## Record set

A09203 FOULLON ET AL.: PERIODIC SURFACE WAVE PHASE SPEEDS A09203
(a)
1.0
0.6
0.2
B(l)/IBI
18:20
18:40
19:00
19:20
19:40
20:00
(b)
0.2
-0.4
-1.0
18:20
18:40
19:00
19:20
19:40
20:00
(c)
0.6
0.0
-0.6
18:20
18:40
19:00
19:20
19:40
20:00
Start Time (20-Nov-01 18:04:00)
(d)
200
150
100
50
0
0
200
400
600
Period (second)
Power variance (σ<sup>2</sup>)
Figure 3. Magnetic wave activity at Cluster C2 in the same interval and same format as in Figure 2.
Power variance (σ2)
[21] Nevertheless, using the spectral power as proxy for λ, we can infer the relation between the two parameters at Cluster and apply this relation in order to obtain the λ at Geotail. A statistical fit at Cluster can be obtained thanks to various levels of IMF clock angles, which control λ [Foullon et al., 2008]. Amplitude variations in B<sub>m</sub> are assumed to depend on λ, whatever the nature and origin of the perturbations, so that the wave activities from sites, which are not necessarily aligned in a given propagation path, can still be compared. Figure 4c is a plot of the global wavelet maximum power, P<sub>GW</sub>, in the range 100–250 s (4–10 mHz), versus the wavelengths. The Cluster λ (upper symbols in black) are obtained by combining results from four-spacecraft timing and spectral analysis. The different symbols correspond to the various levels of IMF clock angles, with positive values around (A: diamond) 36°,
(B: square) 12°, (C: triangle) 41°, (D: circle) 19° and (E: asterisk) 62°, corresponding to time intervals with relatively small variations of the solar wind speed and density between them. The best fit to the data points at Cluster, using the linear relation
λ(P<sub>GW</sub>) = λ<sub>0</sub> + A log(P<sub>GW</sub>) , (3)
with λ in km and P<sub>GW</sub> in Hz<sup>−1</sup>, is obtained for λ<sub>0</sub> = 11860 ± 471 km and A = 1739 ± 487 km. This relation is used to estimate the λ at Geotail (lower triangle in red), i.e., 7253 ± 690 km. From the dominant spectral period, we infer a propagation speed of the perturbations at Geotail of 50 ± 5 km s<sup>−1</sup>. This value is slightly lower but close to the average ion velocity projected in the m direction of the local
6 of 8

## Prompt
Every line that contains the string "relation" should be copied from the entries.

## Response below
[21] Nevertheless, using the spectral power as proxy for λ, we can infer the relation between the two parameters at Cluster and apply this relation in order to obtain the λ at Geotail. A statistical fit at Cluster can be obtained thanks to various levels of IMF clock angles, which control λ [Foullon et al., 2008]. Amplitude variations in B<sub>m</sub> are assumed to depend on λ, whatever the nature and origin of the perturbations, so that the wave activities from sites, which are not necessarily aligned in a given propagation path, can still be compared. Figure 4c is a plot of the global wavelet maximum power, P<sub>GW</sub>, in the range 100–250 s (4–10 mHz), versus the wavelengths. The Cluster λ (upper symbols in black) are obtained by combining results from four-spacecraft timing and spectral analysis. The different symbols correspond to the various levels of IMF clock angles, with positive values around (A: diamond) 36°,
(B: square) 12°, (C: triangle) 41°, (D: circle) 19° and (E: asterisk) 62°, corresponding to time intervals with relatively small variations of the solar wind speed and density between them. The best fit to the data points at Cluster, using the linear relation
with λ in km and P<sub>GW</sub> in Hz<sup>−1</sup>, is obtained for λ<sub>0</sub> = 11860 ± 471 km and A = 1739 ± 487 km. This relation is used to estimate the λ at Geotail (lower triangle in red), i.e., 7253 ± 690 km. From the dominant spectral period, we infer a propagation speed of the perturbations at Geotail of 50 ± 5 km s<sup>−1</sup>. This value is slightly lower but close to the average ion velocity projected in the m direction of the local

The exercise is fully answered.